▸ **Your goal**: Drop the pictures, then extract the listing word for word.

──────── Dataset extract ────────

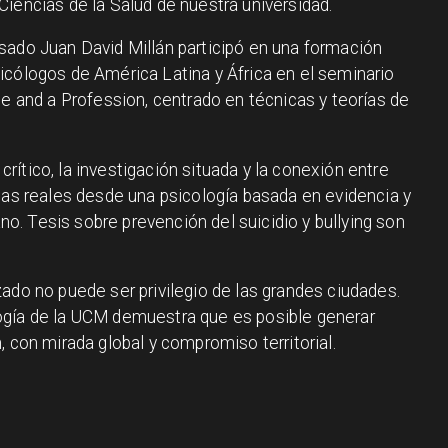
iencias de la Salud de nuestra universidad.
sado Juan David Millán participó en una formación
icólogos de América Latina y África en el seminario
ne and a Profession, centrado en técnicas y teorías de
ítico, la investigación situada y la conexión entre
emas reales desde una psicología basada en evidencia y
. Tesis sobre prevención del suicidio y bullying son
ado no puede ser privilegio de las grandes ciudades.
ogía de la UCM demuestra que es posible generar
, con mirada global y compromiso territorial.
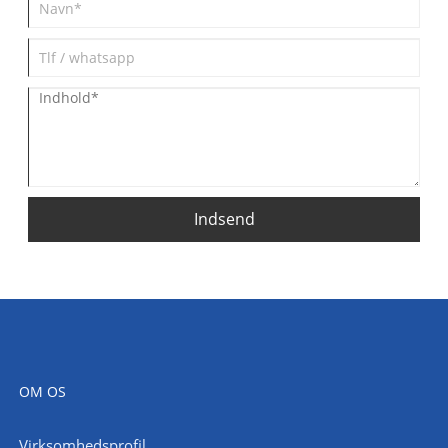
Indsend
OM OS
Virksomhedsprofil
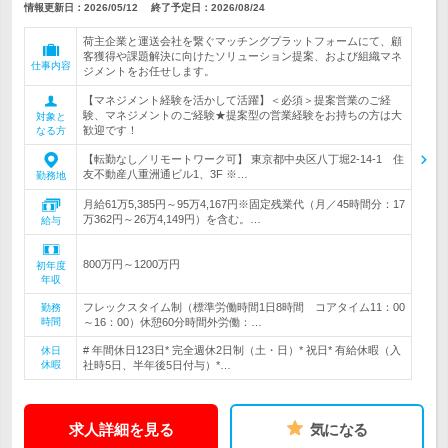
情報更新日：2026/05/12
終了予定日：
2026/08/24
荷主企業と運送会社を繋ぐマッチングプラットフォームにて、顧
客獲得や課題解決に向けたソリューション提案、および組織マネ
仕事内容
ジメントをお任せします。
【マネジメント経験を活かして活躍】＜必須＞提案営業のご経
験、マネジメントのご経験★提案型の営業経験をお持ちの方は大
対象と
歓迎です！
なる方
【転勤なし／リモートワーク可】 東京都中央区八丁堀2-14-1 住
友不動産八重洲通ビル1、3F ※…
勤務地
月給61万5,385円～95万4,167円※固定残業代（月／45時間分：17
万362円～26万4,149円）を含む。…
給与
800万円～1200万円
初年度
年収
フレックスタイム制（標準労働時間1日8時間 コアタイム11：00
勤務
時間
～16：00）休憩60分時間外労働：…
# 年間休日123日* 完全週休2日制（土・日）* 祝日* 有給休暇（入
休日
休暇
社時5日、半年後5日付与）*…
求人詳細を見る
気になる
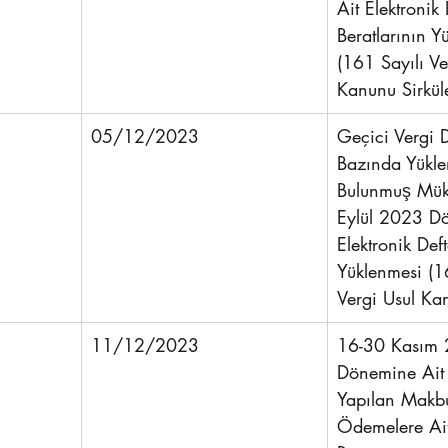
Ait Elektronik 
Beratlarının Y
(161 Sayılı Ve
Kanunu Sirküle
05/12/2023
Geçici Vergi 
Bazında Yükle
Bulunmuş Mükel
Eylül 2023 D
Elektronik Deft
Yüklenmesi (1
Vergi Usul Kan
11/12/2023
16-30 Kasım 
Dönemine Ait 
Yapılan Makbu
Ödemelere Ai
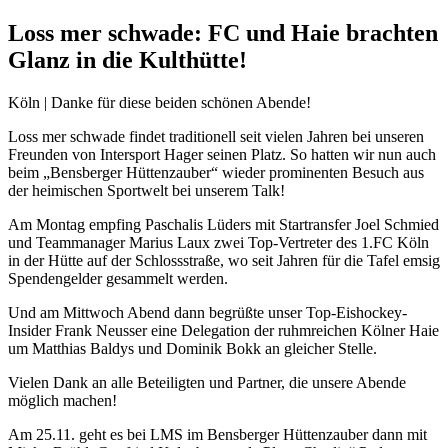
Loss mer schwade: FC und Haie brachten
Glanz in die Kulthütte!
Köln | Danke für diese beiden schönen Abende!
Loss mer schwade findet traditionell seit vielen Jahren bei unseren
Freunden von Intersport Hager seinen Platz. So hatten wir nun auch
beim „Bensberger Hüttenzauber“ wieder prominenten Besuch aus
der heimischen Sportwelt bei unserem Talk!
Am Montag empfing Paschalis Lüders mit Startransfer Joel Schmied
und Teammanager Marius Laux zwei Top-Vertreter des 1.FC Köln
in der Hütte auf der Schlossstraße, wo seit Jahren für die Tafel emsig
Spendengelder gesammelt werden.
Und am Mittwoch Abend dann begrüßte unser Top-Eishockey-
Insider Frank Neusser eine Delegation der ruhmreichen Kölner Haie
um Matthias Baldys und Dominik Bokk an gleicher Stelle.
Vielen Dank an alle Beteiligten und Partner, die unsere Abende
möglich machen!
Am 25.11. geht es bei LMS im Bensberger Hüttenzauber dann mit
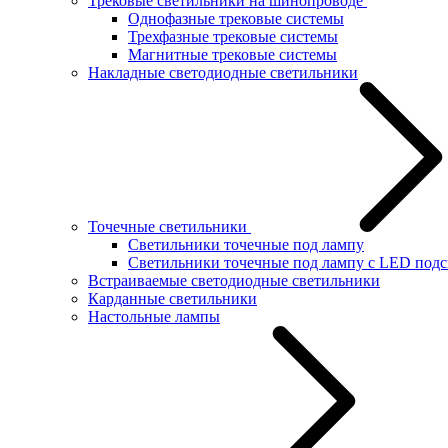
Трековые светильники на шинопроводе
Однофазные трековые системы
Трехфазные трековые системы
Магнитные трековые системы
Накладные светодиодные светильники
Точечные светильники
Светильники точечные под лампу
Светильники точечные под лампу с LED подс
Встраиваемые светодиодные светильники
Карданные светильники
Настольные лампы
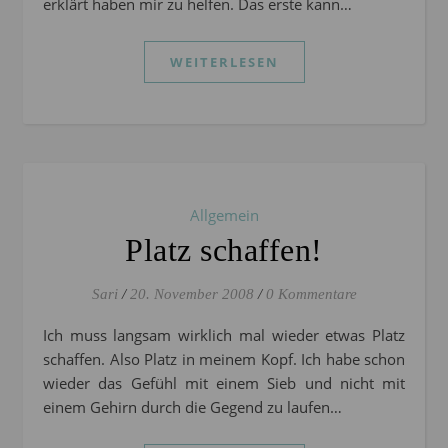
erklärt haben mir zu helfen. Das erste kann…
WEITERLESEN
Allgemein
Platz schaffen!
Sari
/
20. November 2008
/
0 Kommentare
Ich muss langsam wirklich mal wieder etwas Platz
schaffen. Also Platz in meinem Kopf. Ich habe schon
wieder das Gefühl mit einem Sieb und nicht mit
einem Gehirn durch die Gegend zu laufen…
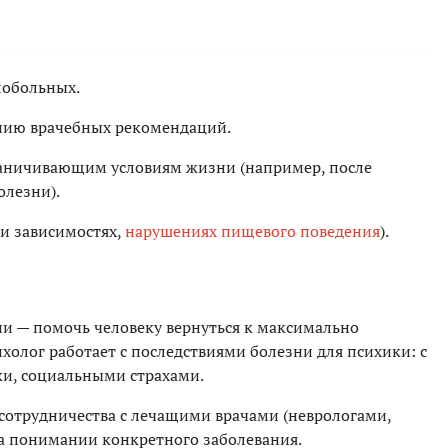
лобольных.
ию врачебных рекомендаций.
раничивающим условиям жизни (например, после
олезни).
и зависимостях,
нарушениях пищевого поведения
).
и — помочь человеку вернуться к максимально
олог работает с последствиями болезни для психики: с
ки, социальными страхами.
о сотрудничества с лечащими врачами (неврологами,
на понимании конкретного заболевания.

────────

▸ **Result of the exercise**:
iencias de la Salud de nuestra universidad.
sado Juan David Millán participó en una formación
icólogos de América Latina y África en el seminario
ne and a Profession, centrado en técnicas y teorías de
ítico, la investigación situada y la conexión entre
emas reales desde una psicología basada en evidencia y
. Tesis sobre prevención del suicidio y bullying son
ado no puede ser privilegio de las grandes ciudades.
ogía de la UCM demuestra que es posible generar
, con mirada global y compromiso territorial.
Indsend
OM OS
Virksomhedsprofil
情報更新日：2026/05/12
終了予定日：
2026/08/24
荷主企業と運送会社を繋ぐマッチングプラットフォームにて、顧
客獲得や課題解決に向けたソリューション提案、および組織マネ
仕事内容
ジメントをお任せします。
【マネジメント経験を活かして活躍】＜必須＞提案営業のご経
験、マネジメントのご経験★提案型の営業経験をお持ちの方は大
対象と
歓迎です！
なる方
【転勤なし／リモートワーク可】 東京都中央区八丁堀2-14-1 住
友不動産八重洲通ビル1、3F ※…
勤務地
月給61万5,385円～95万4,167円※固定残業代（月／45時間分：17
万362円～26万4,149円）を含む。…
給与
800万円～1200万円
初年度
年収
フレックスタイム制（標準労働時間1日8時間 コアタイム11：00
勤務
時間
～16：00）休憩60分時間外労働：…
# 年間休日123日* 完全週休2日制（土・日）* 祝日* 有給休暇（入
休日
休暇
社時5日、半年後5日付与）*…
求人詳細を見る
気になる
Ait Elektronik 
Beratlarının Y
(161 Sayılı Ve
Kanunu Sirküle
05/12/2023
Geçici Vergi 
Bazında Yükle
Bulunmuş Mükel
Eylül 2023 D
Elektronik Deft
Yüklenmesi (1
Vergi Usul Kan
11/12/2023
16-30 Kasım 
Dönemine Ait 
Yapılan Makbu
Ödemelere Ai
Loss mer schwade: FC und Haie brachten
Glanz in die Kulthütte!
Köln | Danke für diese beiden schönen Abende!
Loss mer schwade findet traditionell seit vielen Jahren bei unseren
Freunden von Intersport Hager seinen Platz. So hatten wir nun auch
beim „Bensberger Hüttenzauber“ wieder prominenten Besuch aus
der heimischen Sportwelt bei unserem Talk!
Am Montag empfing Paschalis Lüders mit Startransfer Joel Schmied
und Teammanager Marius Laux zwei Top-Vertreter des 1.FC Köln
in der Hütte auf der Schlossstraße, wo seit Jahren für die Tafel emsig
Spendengelder gesammelt werden.
Und am Mittwoch Abend dann begrüßte unser Top-Eishockey-
Insider Frank Neusser eine Delegation der ruhmreichen Kölner Haie
um Matthias Baldys und Dominik Bokk an gleicher Stelle.
Vielen Dank an alle Beteiligten und Partner, die unsere Abende
möglich machen!
Am 25.11. geht es bei LMS im Bensberger Hüttenzauber dann mit
Трековые светильники на шинопроводе
Однофазные трековые системы
Трехфазные трековые системы
Магнитные трековые системы
Накладные светодиодные светильники
Точечные светильники
Светильники точечные под лампу
Светильники точечные под лампу с LED подс
Встраиваемые светодиодные светильники
Карданные светильники
Настольные лампы
erklärt haben mir zu helfen. Das erste kann…
WEITERLESEN
Allgemein
Platz schaffen!
Sari
/
20. November 2008
/
0 Kommentare
Ich muss langsam wirklich mal wieder etwas Platz
schaffen. Also Platz in meinem Kopf. Ich habe schon
wieder das Gefühl mit einem Sieb und nicht mit
einem Gehirn durch die Gegend zu laufen…
лобольных.
ию врачебных рекомендаций.
раничивающим условиям жизни (например, после
олезни).
и зависимостях,
нарушениях пищевого поведения
).
и — помочь человеку вернуться к максимально
олог работает с последствиями болезни для психики: с
ки, социальными страхами.
о сотрудничества с лечащими врачами (неврологами,
на понимании конкретного заболевания.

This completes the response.